The DragNoise editing process involves two main stages:
Diffusion Semantic Optimization:
- The user provides anchor points and corresponding objective points.
- The bottleneck feature at a selected early timestep (e.g., t=35) is optimized to align the feature around the anchor points with the objective points, producing the manipulation noise.
Diffusion Semantic Propagation:
- The optimized bottleneck feature is copied and substituted in the subsequent denoising steps to emphasize the editing effect.
- After a certain timestep (e.g., t'=10), the propagation is stopped to allow for refinement of the final image.

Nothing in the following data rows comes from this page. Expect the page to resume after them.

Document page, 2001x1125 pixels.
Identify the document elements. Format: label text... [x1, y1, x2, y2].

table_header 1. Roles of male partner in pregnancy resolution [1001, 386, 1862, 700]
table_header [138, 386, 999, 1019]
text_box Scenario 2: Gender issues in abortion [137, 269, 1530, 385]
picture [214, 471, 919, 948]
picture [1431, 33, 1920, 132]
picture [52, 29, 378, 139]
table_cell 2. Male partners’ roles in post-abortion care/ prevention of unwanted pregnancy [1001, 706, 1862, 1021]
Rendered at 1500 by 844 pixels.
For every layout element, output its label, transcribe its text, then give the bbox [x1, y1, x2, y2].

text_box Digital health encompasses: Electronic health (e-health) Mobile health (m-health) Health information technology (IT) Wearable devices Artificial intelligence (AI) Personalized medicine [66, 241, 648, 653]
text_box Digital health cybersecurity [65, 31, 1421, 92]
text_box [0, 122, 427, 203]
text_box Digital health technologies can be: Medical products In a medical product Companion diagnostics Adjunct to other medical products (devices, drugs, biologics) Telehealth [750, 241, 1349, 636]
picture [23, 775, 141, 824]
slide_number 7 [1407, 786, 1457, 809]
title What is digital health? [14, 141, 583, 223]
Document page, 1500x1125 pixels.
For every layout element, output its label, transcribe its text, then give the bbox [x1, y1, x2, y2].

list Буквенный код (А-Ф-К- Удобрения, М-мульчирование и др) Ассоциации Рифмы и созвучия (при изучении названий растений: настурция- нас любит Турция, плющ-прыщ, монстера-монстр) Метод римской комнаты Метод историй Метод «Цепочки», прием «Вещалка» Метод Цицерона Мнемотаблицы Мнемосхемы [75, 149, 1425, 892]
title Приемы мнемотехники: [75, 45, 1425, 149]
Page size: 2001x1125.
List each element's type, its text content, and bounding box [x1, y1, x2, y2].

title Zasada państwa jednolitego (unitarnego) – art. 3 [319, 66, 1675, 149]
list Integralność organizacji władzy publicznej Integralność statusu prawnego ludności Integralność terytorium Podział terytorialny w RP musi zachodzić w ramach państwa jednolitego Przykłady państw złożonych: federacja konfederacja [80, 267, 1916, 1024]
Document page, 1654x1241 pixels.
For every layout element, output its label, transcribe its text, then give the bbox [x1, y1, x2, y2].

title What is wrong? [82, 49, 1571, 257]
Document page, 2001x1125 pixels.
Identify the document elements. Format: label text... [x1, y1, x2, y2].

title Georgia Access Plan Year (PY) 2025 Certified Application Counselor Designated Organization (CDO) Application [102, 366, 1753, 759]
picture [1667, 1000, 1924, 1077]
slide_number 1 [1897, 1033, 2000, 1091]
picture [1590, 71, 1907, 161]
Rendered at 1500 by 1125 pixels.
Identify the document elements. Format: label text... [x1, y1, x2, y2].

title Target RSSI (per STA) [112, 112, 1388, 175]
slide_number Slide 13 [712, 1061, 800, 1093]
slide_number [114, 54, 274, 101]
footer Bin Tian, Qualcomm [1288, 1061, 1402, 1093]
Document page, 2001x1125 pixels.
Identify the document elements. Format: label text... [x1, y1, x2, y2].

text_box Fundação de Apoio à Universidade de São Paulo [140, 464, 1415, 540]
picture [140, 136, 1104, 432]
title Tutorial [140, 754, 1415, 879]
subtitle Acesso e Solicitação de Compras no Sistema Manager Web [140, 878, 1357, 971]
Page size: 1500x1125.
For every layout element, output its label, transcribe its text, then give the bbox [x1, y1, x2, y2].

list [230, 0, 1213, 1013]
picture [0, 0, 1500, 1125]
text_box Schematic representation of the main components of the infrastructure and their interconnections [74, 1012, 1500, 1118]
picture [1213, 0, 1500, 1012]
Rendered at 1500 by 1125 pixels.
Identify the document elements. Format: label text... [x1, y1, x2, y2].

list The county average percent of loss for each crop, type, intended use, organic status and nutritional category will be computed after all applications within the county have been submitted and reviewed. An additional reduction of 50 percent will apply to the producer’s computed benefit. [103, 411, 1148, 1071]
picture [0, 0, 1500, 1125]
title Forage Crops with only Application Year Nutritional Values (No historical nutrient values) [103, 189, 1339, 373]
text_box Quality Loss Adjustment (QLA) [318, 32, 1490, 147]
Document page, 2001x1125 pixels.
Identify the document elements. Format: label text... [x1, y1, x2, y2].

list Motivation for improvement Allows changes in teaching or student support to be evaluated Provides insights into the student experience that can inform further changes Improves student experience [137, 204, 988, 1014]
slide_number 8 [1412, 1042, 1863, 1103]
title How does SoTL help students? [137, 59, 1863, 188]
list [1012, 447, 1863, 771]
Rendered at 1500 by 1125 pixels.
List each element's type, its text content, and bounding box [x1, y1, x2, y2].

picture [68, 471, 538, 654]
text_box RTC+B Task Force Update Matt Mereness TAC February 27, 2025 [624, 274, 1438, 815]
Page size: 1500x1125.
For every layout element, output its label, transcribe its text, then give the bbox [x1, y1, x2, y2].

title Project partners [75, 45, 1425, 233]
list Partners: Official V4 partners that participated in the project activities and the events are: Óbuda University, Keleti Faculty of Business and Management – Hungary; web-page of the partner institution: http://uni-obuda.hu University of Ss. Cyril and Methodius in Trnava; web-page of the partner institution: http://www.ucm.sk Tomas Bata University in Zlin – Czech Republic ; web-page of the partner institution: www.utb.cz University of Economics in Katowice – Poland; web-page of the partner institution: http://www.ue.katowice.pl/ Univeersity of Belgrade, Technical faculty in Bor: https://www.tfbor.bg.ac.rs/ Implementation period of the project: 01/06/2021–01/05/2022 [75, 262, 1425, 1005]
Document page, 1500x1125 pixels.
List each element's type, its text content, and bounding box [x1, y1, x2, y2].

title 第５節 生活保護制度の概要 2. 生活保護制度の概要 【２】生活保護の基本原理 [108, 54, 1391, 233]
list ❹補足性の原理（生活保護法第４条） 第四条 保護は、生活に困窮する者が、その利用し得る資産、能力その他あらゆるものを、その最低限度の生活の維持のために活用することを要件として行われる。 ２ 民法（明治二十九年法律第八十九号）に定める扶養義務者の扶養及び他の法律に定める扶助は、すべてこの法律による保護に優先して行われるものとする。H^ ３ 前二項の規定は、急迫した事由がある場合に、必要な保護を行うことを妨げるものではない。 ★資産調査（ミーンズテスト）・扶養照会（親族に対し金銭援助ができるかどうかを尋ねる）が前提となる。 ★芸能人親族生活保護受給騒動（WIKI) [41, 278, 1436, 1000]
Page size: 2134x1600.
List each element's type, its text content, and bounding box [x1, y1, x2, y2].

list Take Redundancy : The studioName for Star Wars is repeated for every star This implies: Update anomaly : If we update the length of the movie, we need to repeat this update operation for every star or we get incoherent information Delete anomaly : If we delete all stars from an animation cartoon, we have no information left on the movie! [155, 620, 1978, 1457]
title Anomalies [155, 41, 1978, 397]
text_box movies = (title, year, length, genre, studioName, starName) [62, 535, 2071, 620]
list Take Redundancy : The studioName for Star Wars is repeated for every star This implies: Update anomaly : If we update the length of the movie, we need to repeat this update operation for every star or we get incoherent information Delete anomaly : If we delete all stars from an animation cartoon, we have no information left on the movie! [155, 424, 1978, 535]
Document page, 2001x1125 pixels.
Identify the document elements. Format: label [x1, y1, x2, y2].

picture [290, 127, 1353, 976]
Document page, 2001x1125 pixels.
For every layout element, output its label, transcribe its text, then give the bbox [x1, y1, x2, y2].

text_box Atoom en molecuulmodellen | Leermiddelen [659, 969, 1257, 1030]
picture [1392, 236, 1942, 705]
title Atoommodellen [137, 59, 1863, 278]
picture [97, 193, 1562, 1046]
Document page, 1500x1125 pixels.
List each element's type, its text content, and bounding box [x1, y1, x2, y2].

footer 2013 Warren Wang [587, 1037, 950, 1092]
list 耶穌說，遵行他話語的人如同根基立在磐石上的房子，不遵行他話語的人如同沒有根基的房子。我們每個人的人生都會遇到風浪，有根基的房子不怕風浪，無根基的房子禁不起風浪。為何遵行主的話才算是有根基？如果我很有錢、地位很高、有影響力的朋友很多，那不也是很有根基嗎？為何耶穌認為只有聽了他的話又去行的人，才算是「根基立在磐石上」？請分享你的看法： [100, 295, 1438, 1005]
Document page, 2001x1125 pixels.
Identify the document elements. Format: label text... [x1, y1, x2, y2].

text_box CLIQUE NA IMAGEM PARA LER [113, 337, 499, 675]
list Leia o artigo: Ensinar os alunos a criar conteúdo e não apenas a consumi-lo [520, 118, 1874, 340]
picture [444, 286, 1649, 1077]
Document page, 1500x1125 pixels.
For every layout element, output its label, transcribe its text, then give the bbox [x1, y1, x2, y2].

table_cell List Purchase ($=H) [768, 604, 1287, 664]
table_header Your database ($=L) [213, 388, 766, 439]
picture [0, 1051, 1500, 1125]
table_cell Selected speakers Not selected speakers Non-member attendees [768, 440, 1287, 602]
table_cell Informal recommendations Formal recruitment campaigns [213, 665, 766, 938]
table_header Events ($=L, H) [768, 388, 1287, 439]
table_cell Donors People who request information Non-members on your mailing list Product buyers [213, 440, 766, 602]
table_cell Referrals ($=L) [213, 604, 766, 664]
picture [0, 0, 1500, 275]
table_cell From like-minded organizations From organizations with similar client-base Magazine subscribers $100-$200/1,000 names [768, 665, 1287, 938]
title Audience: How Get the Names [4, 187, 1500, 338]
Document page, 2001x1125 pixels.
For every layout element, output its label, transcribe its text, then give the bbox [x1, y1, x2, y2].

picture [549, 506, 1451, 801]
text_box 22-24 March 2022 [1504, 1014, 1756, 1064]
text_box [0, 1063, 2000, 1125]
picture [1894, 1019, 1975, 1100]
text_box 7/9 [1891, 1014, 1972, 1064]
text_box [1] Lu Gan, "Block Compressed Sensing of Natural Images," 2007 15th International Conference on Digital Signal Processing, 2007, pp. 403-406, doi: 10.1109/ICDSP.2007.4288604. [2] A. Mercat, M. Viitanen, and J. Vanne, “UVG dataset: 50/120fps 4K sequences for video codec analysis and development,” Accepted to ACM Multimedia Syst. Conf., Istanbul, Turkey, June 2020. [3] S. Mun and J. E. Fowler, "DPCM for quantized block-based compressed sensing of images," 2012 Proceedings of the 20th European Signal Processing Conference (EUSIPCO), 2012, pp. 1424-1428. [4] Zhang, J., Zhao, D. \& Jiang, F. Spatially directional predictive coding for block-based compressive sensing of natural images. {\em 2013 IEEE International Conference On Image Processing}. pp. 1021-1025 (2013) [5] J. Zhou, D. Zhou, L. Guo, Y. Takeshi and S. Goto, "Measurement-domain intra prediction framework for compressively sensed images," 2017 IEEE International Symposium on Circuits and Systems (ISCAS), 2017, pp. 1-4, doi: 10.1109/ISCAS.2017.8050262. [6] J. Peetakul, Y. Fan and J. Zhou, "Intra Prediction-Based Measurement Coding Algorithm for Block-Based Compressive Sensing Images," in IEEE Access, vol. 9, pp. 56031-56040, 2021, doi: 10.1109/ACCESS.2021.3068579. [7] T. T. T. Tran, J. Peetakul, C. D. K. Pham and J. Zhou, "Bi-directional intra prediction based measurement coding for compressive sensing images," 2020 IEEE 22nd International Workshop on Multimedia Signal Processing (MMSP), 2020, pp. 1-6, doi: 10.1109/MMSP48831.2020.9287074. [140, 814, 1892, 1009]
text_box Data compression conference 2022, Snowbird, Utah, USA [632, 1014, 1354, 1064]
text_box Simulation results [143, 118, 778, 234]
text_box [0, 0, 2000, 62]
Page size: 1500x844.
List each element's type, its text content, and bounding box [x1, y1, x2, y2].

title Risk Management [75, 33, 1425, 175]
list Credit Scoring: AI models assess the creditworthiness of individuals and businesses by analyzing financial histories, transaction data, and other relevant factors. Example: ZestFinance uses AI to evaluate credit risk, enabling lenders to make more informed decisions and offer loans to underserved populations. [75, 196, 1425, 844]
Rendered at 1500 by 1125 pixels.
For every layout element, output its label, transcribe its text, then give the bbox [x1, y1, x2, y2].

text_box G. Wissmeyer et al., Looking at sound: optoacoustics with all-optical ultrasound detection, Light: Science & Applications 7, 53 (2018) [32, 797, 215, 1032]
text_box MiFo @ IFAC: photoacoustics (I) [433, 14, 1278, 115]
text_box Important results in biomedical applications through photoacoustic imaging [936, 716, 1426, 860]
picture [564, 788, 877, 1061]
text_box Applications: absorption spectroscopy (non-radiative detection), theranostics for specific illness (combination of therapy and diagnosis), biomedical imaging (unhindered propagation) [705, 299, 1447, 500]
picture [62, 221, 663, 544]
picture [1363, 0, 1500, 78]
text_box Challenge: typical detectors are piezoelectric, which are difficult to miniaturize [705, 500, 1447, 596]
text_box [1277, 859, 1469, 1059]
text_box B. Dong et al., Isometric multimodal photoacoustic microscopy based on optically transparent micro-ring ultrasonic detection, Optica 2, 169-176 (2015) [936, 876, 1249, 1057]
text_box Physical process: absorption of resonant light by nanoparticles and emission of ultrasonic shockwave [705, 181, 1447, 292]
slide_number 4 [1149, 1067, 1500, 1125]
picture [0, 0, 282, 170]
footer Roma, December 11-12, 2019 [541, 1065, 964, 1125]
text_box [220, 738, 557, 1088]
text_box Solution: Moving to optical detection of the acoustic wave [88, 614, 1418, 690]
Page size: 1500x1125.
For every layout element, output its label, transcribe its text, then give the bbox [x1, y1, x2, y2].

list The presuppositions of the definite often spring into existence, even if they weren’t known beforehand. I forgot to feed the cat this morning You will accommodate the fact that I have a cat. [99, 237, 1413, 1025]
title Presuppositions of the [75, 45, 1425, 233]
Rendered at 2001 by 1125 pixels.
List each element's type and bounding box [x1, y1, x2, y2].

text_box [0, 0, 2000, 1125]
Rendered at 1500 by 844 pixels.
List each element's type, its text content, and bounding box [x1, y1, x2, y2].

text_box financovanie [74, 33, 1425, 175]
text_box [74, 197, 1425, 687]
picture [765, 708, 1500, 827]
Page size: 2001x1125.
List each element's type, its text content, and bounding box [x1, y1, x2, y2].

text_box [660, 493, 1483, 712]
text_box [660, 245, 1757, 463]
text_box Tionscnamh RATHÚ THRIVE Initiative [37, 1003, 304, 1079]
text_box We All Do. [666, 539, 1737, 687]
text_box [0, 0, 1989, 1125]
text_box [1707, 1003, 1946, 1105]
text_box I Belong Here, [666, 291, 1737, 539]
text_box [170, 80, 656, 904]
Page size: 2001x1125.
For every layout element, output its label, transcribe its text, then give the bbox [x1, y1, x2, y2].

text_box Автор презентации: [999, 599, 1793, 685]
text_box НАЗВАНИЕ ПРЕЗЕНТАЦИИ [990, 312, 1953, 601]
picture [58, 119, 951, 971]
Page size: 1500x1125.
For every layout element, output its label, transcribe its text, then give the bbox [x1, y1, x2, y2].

Extensive experiments demonstrate that DragNoise significantly outperforms existing GAN-based and diffusion-based point-based editing methods in terms of editing accuracy, semantic preservation, and optimization efficiency, reducing the optimization time by over 50% compared to the recent DragDiffusion approach.
الإحصائيات
DragNoise cuts down the optimization time by over 50% compared to DragDiffusion.
Editing an image with a resolution of 512×512 takes approximately 10 seconds for DragNoise, whereas DragDiffusion requires over 22 seconds.